Reputation: 75
I am working with this website https://www.pealim.com/dict/?page=1. So I basically want to get the hebrew word and its pronunciation.
Below is my code and it loops through all the td tags however, it produces the exact same output which is the following {'latin': 'av', 'hebrew': u'\u05d0\u05b8\u05d1'}
And this code is for only page=1
. I would love to know if there is any automated way to loop through every page.
import requests
from lxml import etree
resp = requests.get("https://www.pealim.com/dict/?page=1")
htmlparser = etree.HTMLParser()
tree = etree.fromstring(resp.text, htmlparser)
for td in tree.xpath('//*//table[@class="table table-hover dict-table-t"]/tbody/tr'):
print(td)
data = {
'hebrew': td.xpath('string(//span[@class="menukad"])'),
'latin': td.xpath('string(//span[@class="dict-transcription"])'),
}
print(data)
I would like to collect information for every single entry in that website. Please let me know what I can do to achieve this.
Upvotes: 2
Views: 119
Reputation: 195573
import requests
from bs4 import BeautifulSoup
from pprint import pprint
for i in range(1, 411):
data = []
resp = requests.get("https://www.pealim.com/dict/?page={}".format(i))
soup = BeautifulSoup(resp.text, 'lxml')
for m, t in zip(soup.select('.menukad'), soup.select('.dict-transcription')):
data.append((m.text, t.text))
print('PAGE {}'.format(i))
print('*' * 80)
pprint(data)
Prints:
PAGE 1
********************************************************************************
[('אָב', 'av'),
('אַבָּא', 'aba'),
('אָבִיב', 'aviv'),
('אֵב', 'ev'),
('לֶאֱבוֹד', "le'evod"),
('לְהֵיאָבֵד', "lehe'aved"),
('לְאַבֵּד', "le'abed"),
('לְהִתְאַבֵּד', "lehit'abed"),
('לְהַאֲבִיד', "leha'avid"),
('הִתְאַבְּדוּת', "hit'abdut"),
('אִיבּוּד', 'ibud'),
('אֲבֵדָה', 'aveda'),
('אָבוּד', 'avud'),
('לְאַבְחֵן', "le'avchen"),
('אִיבְחוּן', 'ivchun')]
PAGE 2
********************************************************************************
[('לְאַבְטֵחַ', "le'avteach"),
('אִיבְטוּחַ', 'ivtuach'),
('אֲבַטִּיחַ', 'avatiach'),
('לֶאֱבוֹת', "le'evot"),
('אֵבֶל', 'evel'),
('לֶאֱבוֹל', "le'evol"),
('אֲבָל', 'aval'),
('לְהִתְאַבֵּל', "lehit'abel"),
('לְהִתְאַבֵּן', "lehit'aben"),
('אֶבֶן', 'even'),
('לְהַאֲבִיס', "leha'avis"),
('לְהֵיאָבֵק', "lehe'avek"),
('מַאֲבָק', "ma'avak"),
('לְאַבֵּק', "le'abek"),
('אָבָק', 'avak')]
PAGE 3
********************************************************************************
[('לְהִתְאַבֵּק', "lehit'abek"),
('לְהִתְאַבֵּק', "lehit'abek"),
('מְאוּבָּק', "me'ubak"),
('אִיבּוּק', 'ibuk'),
...and so on.

Description of the task: For each statement, say yes or no depending on whether it agrees with the scraping thread above, and quote the words of the thread that decide it. 1. The asker's code gives a different result for each table row. 2. The reply's code imports BeautifulSoup. 3. The asker's code fetches only the first page.

Dataset content:
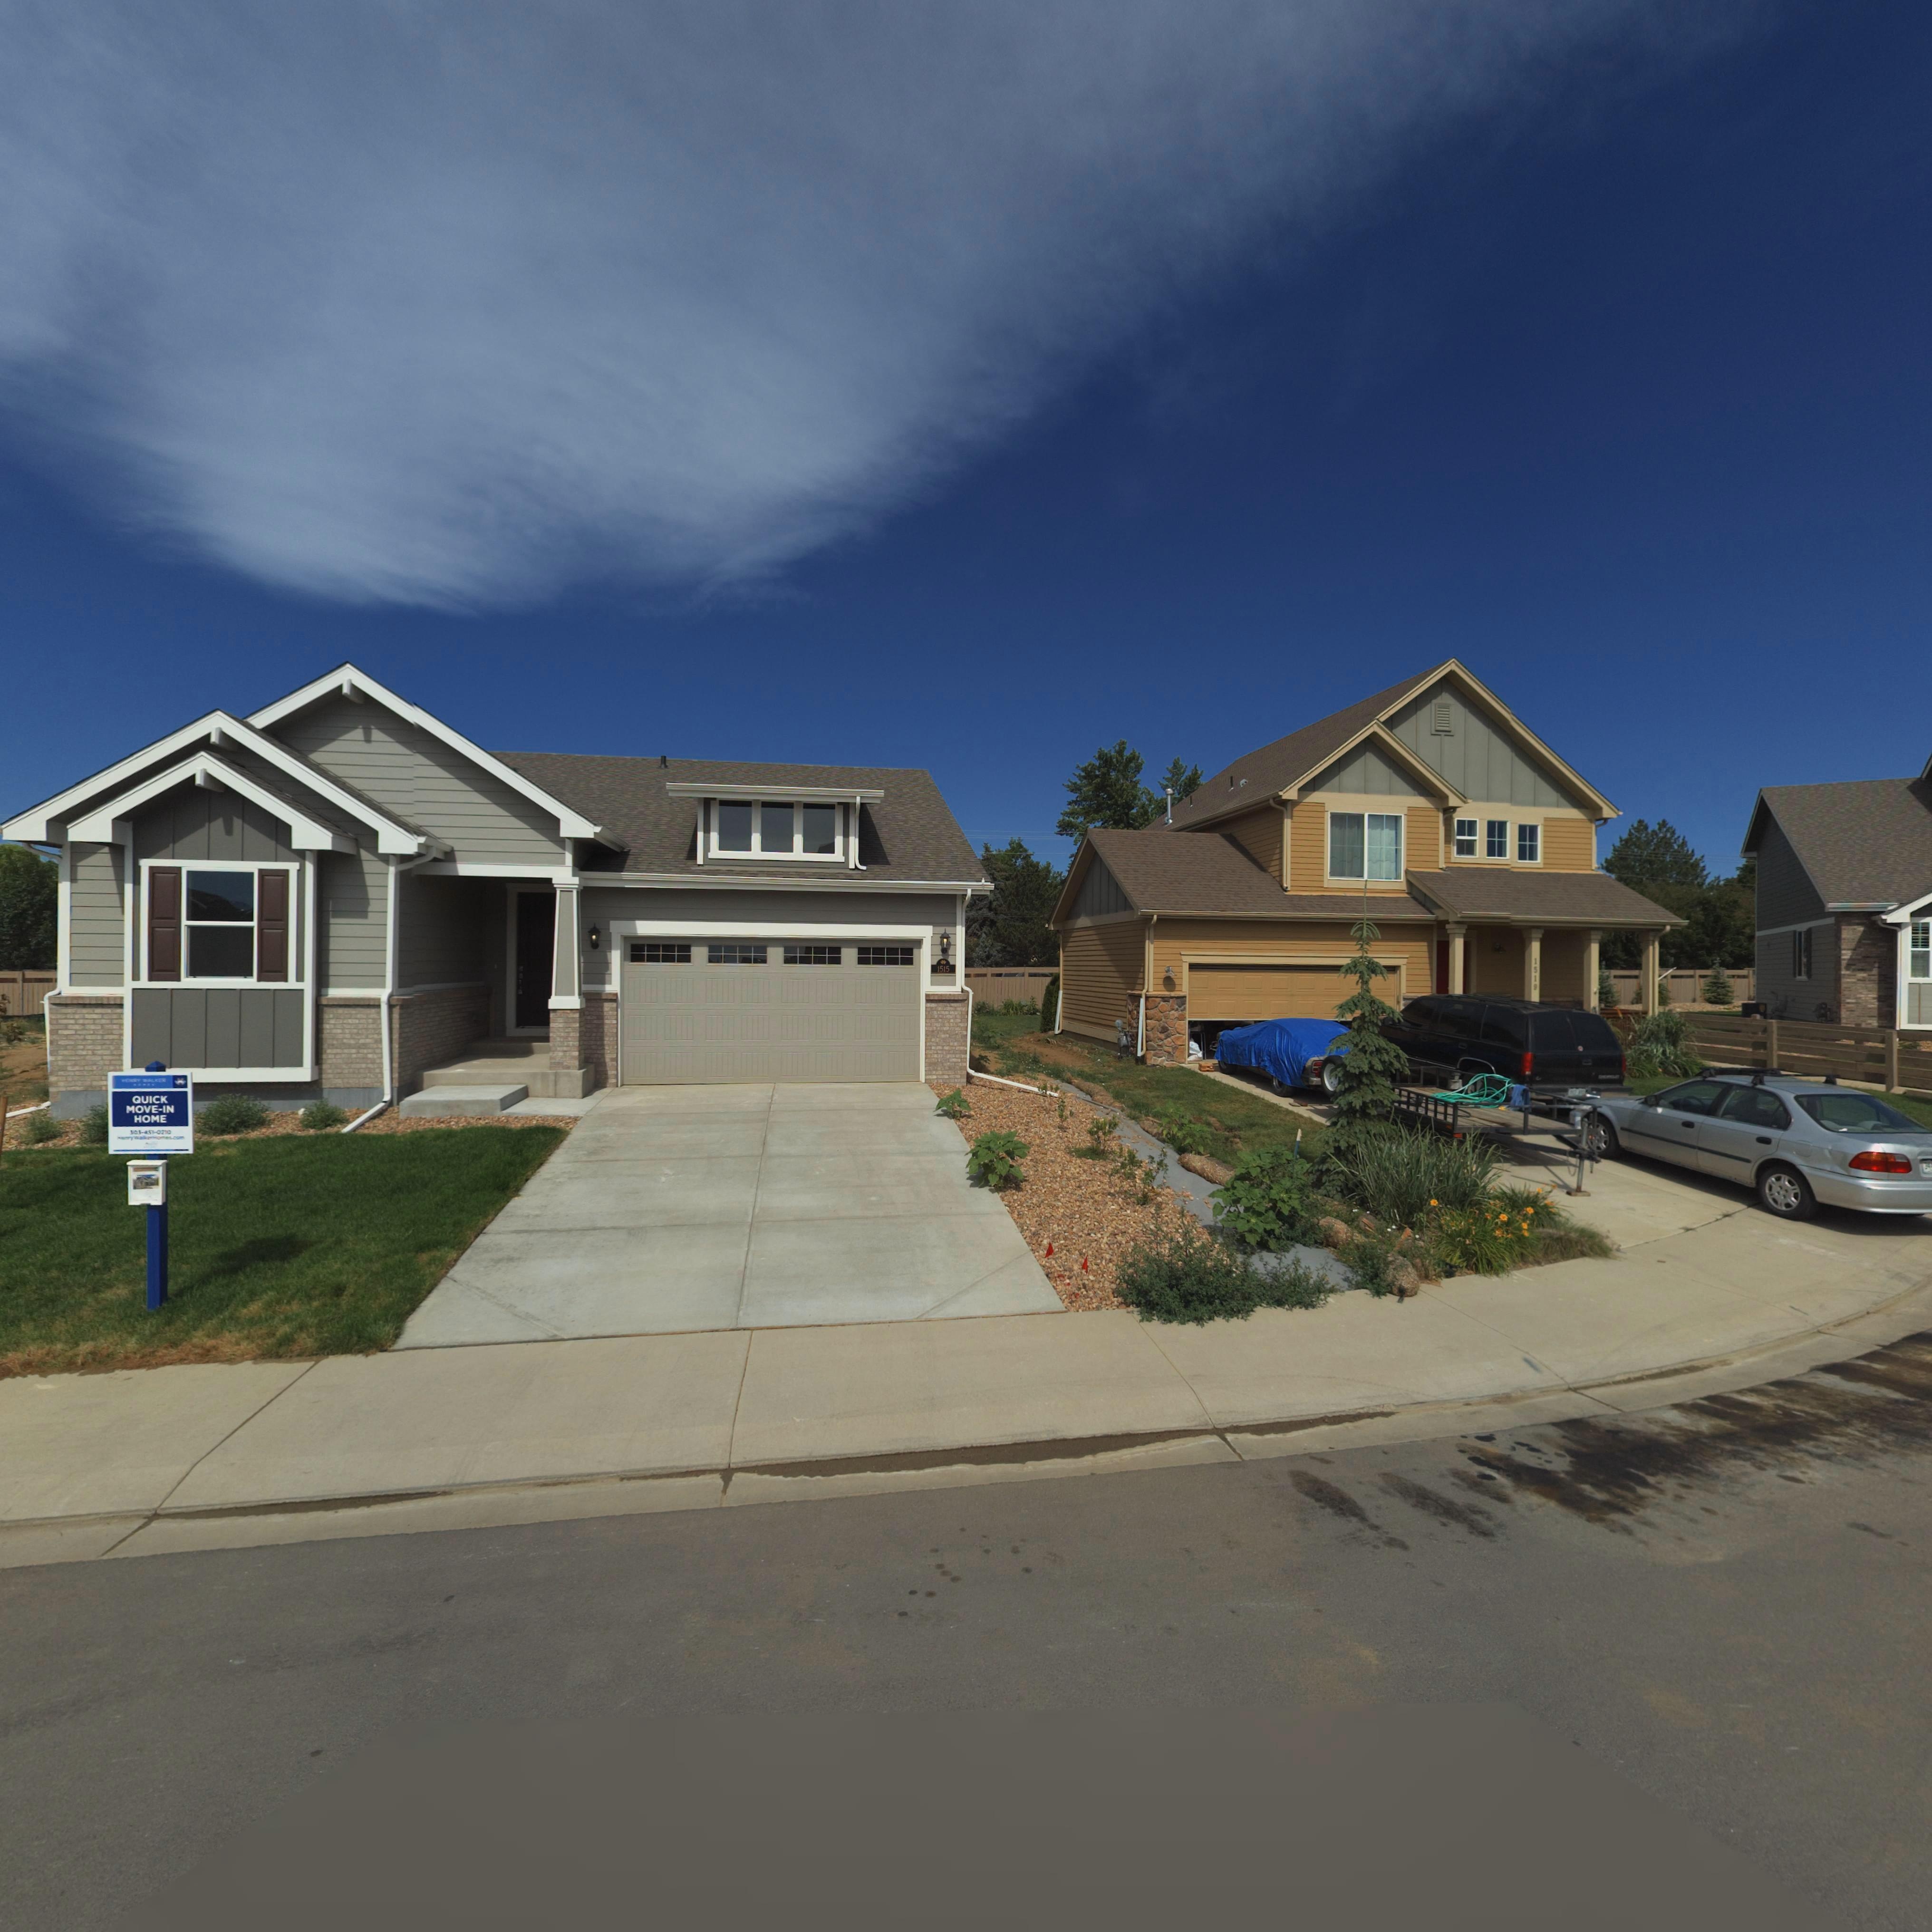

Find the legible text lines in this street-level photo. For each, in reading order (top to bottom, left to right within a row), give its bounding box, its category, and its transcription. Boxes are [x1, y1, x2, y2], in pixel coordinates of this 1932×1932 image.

[937, 966, 949, 972] StreetNumber: 1515
[1533, 957, 1538, 991] StreetNumber: 1519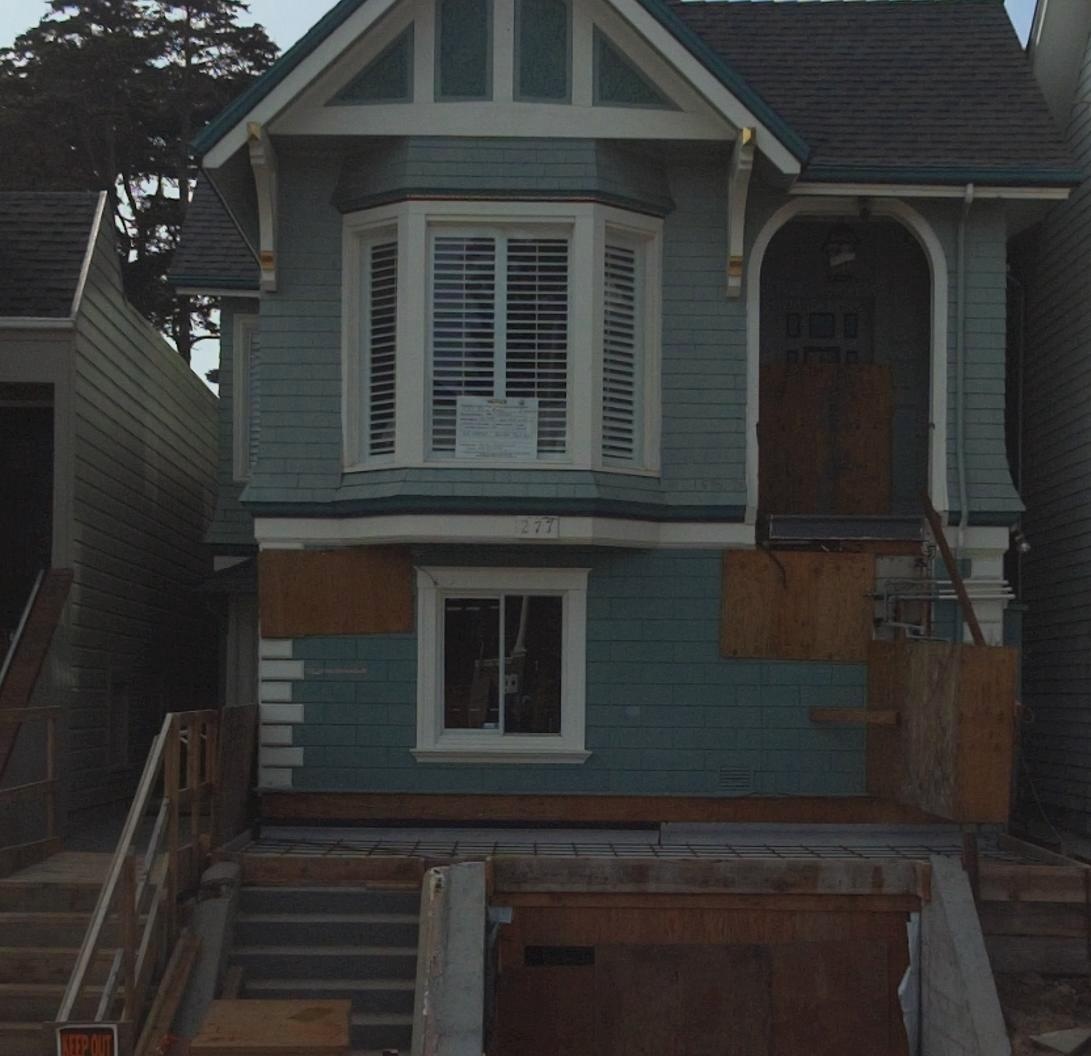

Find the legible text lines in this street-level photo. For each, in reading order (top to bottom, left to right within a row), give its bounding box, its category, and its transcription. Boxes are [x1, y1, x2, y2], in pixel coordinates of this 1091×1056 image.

Final result:
1. No: "it produces the exact same output"
2. Yes: "from bs4 import BeautifulSoup"
3. Yes: "And this code is for only page=1"